The effect of TP421 treatment on the levels of (A) H₂O₂ and (B) mitochondrial O₂ ⁻ in BxPC-3 and MIA PaCa-2 cells were measured using the fluorescent probes Amplex Red and MitoSOX Red, respectively. (C) Effect of antioxidant pretreatment on the cytotoxicity of TP421 in PANC-1 cells. *, ** and *** indicate p<0.05, p<0.005 and p<0.001 respectively.

Figure 7. TP421 causes activation of stress induced signaling pathways and a sustained activation of MEK and ERK.

Western blot analysis of the effect of TP421 treatment on the phosphorylation status of stress pathways. (A) MIA PaCa-2 cells were treated with 5 µM TP421 at increasing time points were probed for the phosphorylation of JNK1/2 and c-Jun. (B) MIA PaCa-2 and BxPC-3 cells were treated with 5 µM TP421 and probed for p-38 phosphorylation. Even loading for MIA PaCa-2 was verified using amido black total protein staining of membrane following transfer (data not shown) (C) MIA PaCa-2 cells were treated with 5 µM TP421 and probed for phosphorylation of MEK1/2 and Erk1/2.

Figure 8. Effect of TP421 treatment on DNA damage and apoptosis induction.

(A) BxPC-3 and MIA PaCa-2 cells treated with increasing concentrations of TP421 for 12–48 h were probed for the DNA damage marker phospho-H2A.X (S139). (B) MIA PaCa-2 cells treated with TP421 were probed for caspase activation and PARP-1 cleavage. (C) The effect of TP421 treatment on Bcl-2 and survivin levels was analyzed in MIA PaCa-2 cells.

Figure 9. TP421 affects the autophagic response in pancreatic cancer cells.

(A) BxPC-3 and MIA PaCa-2 cells were treated with 0.5 and 2.5 µM TP421 or chloroquine for 24 and 48 h and probed for Beclin1, p62, and LC3B-I/II. (B) LC3B puncta formation in MIA PaCa-2 cells treated with TP421 for 18 h alone or in combination with rapamycin or chloroquine. (C) MEF cells competent in autophagy (atg3+/+) and deficient in autophagy (atg3−/−) were treated with increasing concentrations of TP421 and percent cytotoxicity was determined by MTT. The data are mean ± SD from three independent experiments. * and ** indicate p<0.05 and p<0.001 respectively. (D) MEF atg3+/+ and −/− cells treated with TP421 for 24 h and probed for autophagy proteins LC3B-I/II and p62. (E) MIA PaCa-2 cells treated with TP421 for increasing durations of time and co-stained with LysoTracker Red (LTR).

Figure 10. TP421 decreases signaling via Src-FAK and inhibits cell migration.
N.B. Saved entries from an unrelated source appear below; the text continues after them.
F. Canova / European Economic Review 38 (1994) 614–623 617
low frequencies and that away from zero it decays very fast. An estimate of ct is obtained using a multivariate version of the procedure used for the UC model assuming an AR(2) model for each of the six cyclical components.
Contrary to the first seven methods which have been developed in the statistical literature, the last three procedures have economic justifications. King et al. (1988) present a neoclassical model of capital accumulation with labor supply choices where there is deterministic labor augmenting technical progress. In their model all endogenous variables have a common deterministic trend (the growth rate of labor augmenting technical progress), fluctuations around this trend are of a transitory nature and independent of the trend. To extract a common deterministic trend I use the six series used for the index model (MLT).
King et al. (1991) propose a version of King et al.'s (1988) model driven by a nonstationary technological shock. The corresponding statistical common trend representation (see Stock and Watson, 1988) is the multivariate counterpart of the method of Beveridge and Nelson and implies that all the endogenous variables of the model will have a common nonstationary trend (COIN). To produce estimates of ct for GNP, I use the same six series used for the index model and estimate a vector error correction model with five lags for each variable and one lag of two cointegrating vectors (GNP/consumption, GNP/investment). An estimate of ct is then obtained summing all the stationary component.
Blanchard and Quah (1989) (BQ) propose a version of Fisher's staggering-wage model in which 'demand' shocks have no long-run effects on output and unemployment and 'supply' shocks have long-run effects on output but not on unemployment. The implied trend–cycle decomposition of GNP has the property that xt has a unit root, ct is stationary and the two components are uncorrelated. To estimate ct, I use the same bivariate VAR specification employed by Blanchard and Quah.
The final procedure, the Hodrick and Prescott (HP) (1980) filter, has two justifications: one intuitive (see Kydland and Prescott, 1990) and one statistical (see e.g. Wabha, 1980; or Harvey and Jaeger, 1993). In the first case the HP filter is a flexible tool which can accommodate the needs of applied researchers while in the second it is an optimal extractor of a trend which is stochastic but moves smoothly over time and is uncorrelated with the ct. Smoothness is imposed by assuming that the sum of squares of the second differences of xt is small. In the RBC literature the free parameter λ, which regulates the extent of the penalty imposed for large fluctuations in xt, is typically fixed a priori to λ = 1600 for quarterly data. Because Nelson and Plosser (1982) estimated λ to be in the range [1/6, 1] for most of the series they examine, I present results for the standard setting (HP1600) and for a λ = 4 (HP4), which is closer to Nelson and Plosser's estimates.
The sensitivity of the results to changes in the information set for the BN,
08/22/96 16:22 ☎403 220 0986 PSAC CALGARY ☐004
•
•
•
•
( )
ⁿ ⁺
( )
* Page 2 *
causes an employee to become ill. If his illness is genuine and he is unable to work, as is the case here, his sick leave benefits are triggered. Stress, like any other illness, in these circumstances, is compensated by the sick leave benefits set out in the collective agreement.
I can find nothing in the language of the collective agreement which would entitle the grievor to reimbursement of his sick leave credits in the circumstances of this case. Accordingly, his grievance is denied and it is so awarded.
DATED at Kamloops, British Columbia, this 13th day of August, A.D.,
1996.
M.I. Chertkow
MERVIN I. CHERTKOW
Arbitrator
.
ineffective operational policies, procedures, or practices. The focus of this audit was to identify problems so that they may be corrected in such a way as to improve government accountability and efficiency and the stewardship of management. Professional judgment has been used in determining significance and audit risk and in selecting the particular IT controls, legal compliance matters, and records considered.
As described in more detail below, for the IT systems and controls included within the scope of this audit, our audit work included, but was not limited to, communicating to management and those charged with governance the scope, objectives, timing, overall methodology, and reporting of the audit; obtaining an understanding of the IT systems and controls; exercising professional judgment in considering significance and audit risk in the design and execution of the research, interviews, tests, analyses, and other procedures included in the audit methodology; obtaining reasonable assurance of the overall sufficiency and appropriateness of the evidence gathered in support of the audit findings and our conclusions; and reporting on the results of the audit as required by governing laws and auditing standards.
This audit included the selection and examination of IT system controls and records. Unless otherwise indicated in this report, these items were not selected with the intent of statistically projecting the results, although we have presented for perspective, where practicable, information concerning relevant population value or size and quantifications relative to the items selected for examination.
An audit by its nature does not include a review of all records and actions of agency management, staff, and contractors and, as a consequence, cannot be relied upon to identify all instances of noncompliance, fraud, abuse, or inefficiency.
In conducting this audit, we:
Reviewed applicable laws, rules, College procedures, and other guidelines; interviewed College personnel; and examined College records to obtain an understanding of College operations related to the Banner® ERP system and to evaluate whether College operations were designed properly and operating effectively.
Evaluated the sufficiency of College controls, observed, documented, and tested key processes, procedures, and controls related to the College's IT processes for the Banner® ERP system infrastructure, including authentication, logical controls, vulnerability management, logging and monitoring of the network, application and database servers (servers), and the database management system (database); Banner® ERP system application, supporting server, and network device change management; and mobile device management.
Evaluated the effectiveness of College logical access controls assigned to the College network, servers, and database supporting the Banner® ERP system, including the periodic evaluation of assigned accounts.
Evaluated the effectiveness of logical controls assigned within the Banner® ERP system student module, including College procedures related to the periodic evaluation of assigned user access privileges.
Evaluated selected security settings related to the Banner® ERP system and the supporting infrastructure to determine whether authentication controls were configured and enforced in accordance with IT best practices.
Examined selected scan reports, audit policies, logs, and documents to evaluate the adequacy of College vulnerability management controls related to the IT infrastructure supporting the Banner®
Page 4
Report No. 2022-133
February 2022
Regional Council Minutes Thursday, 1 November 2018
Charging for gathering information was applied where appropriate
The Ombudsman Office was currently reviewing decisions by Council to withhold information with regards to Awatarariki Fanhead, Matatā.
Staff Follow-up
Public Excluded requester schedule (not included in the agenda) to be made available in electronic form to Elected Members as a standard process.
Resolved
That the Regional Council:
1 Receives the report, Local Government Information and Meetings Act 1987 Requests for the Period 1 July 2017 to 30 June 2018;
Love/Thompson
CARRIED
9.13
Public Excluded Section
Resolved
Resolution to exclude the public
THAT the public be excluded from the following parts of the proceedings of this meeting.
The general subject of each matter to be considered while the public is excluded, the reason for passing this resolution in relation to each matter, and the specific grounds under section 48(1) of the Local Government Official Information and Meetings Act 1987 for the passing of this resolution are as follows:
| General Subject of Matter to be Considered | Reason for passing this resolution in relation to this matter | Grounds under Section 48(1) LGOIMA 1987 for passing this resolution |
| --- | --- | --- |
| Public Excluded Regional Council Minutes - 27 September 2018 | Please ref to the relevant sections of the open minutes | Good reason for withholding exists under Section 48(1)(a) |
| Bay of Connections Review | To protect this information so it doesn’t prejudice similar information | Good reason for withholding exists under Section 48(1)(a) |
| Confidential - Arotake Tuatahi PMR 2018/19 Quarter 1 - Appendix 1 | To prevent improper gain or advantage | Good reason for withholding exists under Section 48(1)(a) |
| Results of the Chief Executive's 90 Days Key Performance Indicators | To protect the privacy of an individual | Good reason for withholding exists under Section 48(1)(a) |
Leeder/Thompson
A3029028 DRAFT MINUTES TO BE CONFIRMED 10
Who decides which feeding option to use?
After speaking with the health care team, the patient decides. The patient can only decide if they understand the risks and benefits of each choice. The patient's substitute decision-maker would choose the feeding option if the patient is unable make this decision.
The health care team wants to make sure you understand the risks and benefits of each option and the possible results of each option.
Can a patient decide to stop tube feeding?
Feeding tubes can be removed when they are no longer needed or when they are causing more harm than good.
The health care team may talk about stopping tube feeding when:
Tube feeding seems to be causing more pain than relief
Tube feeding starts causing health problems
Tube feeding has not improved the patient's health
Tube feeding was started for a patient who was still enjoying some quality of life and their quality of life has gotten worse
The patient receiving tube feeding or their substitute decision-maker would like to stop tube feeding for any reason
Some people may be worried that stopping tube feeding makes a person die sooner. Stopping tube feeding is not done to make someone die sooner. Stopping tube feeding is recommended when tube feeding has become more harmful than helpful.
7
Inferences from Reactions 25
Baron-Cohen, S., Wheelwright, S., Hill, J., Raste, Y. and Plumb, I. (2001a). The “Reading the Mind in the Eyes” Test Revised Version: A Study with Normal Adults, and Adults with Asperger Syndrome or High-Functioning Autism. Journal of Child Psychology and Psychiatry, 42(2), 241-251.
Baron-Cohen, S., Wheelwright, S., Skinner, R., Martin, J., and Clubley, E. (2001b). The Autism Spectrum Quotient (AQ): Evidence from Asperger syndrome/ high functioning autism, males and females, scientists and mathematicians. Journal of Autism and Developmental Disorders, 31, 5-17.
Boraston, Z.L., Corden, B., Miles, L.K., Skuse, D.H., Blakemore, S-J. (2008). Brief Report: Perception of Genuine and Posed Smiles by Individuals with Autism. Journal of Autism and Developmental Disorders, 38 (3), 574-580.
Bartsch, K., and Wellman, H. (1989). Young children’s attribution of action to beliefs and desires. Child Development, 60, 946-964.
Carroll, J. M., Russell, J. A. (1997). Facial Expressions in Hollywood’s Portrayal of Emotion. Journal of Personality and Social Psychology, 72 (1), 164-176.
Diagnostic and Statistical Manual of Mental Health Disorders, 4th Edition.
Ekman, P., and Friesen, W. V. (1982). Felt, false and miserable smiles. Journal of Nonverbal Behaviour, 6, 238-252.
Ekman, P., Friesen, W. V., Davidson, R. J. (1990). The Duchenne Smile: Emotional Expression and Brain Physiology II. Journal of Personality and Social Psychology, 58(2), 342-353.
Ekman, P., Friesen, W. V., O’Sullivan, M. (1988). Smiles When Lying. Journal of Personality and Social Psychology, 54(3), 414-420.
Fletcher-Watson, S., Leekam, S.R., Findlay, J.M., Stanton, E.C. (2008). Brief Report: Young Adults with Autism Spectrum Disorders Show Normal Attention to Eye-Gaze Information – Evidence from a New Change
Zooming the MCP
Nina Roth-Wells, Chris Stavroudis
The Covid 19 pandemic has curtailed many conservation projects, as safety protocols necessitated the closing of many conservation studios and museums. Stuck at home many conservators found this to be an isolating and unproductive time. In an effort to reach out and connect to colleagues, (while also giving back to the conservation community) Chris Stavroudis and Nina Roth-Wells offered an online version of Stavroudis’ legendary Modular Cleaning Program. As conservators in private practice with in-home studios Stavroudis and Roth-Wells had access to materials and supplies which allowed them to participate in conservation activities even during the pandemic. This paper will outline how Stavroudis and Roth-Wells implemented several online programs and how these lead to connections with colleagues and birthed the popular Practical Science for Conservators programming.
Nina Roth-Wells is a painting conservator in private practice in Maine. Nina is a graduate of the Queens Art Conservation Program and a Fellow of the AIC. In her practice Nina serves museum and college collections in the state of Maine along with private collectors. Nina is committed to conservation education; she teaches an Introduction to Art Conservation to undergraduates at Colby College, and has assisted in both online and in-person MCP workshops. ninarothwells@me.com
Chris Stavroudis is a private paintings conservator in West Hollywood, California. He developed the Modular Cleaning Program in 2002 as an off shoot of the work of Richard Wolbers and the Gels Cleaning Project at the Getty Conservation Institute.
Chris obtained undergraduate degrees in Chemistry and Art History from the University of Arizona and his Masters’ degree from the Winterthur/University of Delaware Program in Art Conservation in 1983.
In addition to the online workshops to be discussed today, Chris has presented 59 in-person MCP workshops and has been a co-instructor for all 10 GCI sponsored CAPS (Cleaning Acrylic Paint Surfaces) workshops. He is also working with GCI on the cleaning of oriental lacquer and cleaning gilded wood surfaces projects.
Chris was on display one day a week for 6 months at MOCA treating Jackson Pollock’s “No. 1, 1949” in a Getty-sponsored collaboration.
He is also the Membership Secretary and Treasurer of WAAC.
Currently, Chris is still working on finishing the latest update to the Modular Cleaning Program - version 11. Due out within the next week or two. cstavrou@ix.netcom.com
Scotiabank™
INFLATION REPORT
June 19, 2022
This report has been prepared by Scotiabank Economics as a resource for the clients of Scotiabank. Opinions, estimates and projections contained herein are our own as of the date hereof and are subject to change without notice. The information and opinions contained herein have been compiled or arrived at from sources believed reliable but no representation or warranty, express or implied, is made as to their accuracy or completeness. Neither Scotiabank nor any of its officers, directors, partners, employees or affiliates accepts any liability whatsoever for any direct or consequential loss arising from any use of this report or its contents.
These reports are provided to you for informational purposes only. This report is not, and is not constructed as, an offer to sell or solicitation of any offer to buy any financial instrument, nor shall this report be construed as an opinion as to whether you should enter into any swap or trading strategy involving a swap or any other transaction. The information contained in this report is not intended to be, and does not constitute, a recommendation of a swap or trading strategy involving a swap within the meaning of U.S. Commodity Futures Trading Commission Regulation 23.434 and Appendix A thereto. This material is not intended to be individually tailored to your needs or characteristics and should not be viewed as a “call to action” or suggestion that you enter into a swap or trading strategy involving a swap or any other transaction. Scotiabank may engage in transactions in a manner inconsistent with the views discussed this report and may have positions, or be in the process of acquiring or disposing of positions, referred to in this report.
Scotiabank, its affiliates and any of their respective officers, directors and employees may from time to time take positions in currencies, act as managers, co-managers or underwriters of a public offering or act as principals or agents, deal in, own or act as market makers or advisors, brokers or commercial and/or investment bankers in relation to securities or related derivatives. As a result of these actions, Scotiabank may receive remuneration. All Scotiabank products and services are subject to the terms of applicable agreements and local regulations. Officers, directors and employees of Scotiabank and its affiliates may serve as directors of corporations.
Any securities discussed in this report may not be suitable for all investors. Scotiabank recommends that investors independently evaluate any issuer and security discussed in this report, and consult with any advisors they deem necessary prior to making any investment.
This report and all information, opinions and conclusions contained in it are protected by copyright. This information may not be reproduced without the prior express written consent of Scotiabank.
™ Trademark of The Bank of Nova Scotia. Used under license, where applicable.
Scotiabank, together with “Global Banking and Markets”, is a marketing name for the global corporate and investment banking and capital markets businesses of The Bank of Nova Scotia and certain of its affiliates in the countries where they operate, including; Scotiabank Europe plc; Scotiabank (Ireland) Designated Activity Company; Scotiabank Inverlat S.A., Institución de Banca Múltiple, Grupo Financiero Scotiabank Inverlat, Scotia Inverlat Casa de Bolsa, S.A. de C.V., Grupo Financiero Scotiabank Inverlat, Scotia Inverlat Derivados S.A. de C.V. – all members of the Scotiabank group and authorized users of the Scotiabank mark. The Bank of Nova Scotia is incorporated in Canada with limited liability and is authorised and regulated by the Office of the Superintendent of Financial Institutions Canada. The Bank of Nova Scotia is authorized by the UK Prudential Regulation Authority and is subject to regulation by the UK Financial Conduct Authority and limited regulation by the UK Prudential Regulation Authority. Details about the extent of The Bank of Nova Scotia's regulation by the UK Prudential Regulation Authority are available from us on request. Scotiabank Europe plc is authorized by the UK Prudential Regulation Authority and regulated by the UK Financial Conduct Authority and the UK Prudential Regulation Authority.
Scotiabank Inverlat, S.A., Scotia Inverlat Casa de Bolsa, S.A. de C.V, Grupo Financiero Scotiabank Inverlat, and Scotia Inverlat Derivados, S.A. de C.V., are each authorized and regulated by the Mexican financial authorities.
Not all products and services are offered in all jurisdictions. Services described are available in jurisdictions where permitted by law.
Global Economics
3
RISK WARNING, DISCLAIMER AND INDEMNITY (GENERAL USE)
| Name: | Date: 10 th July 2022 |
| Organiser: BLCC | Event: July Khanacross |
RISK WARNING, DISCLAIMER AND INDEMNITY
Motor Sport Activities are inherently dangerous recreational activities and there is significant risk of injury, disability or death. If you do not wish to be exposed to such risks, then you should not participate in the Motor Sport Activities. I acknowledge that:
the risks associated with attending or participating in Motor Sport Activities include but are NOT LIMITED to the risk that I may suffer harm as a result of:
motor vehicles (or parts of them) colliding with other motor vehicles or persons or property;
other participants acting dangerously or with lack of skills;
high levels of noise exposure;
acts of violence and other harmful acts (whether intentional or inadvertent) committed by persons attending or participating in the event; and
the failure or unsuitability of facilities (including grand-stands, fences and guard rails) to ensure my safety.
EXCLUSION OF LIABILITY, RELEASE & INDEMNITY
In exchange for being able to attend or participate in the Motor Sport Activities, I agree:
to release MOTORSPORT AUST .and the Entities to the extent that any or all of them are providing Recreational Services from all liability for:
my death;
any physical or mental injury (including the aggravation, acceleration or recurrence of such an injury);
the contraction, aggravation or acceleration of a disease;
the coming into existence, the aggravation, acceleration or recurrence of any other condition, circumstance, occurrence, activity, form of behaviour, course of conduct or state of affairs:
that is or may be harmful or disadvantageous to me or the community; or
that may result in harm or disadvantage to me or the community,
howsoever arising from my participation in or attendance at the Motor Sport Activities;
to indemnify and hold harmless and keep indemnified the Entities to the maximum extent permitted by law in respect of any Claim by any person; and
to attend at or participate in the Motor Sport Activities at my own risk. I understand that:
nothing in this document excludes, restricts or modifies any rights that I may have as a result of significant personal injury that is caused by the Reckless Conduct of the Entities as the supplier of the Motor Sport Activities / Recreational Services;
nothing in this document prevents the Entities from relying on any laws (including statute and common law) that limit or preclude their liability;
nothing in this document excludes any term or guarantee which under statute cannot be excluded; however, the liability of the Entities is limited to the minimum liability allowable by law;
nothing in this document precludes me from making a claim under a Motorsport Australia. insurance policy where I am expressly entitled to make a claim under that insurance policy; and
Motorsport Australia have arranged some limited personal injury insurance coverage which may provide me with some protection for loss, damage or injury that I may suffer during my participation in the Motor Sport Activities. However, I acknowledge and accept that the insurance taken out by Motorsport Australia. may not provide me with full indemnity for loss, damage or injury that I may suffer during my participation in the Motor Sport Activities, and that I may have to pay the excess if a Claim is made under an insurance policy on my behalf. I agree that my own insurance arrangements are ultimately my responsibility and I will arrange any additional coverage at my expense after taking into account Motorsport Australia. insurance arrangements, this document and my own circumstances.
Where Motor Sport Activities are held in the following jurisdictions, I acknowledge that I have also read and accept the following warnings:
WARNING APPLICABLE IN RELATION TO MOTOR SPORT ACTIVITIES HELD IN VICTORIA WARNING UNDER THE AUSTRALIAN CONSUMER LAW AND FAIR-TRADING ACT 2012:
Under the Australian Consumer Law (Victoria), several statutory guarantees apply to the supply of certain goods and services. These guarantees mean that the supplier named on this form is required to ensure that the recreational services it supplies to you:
(A) MIA PaCa-2 cells treated with 5 µM TP421 for indicated time and probed for de-activating phosphorylation (Y527) and the activating phosphorylation (Y416) of Src. (B) MIA PaCa-2 and BxPC-3 cells were treated with 5 µM TP421 and probed for phosphorylation of FAK. (C) Effect of 5 µM TP421 treatment on phosphorylation status of p130Cas and Paxillin proteins downstream of Src activation. (D) 5 µM TP421 treatment decreases the phosphorylation of Smad1/5/8 in MIA PaCa-2 cells. (E) Effect of 24 h TP421 treatment of serum starved MIA PaCa-2 cells on their ability to migrate through a Boyden Chamber setup. (F) TP421 treated PANC-1 cells are inhibited from migrating into denuded area of the wound.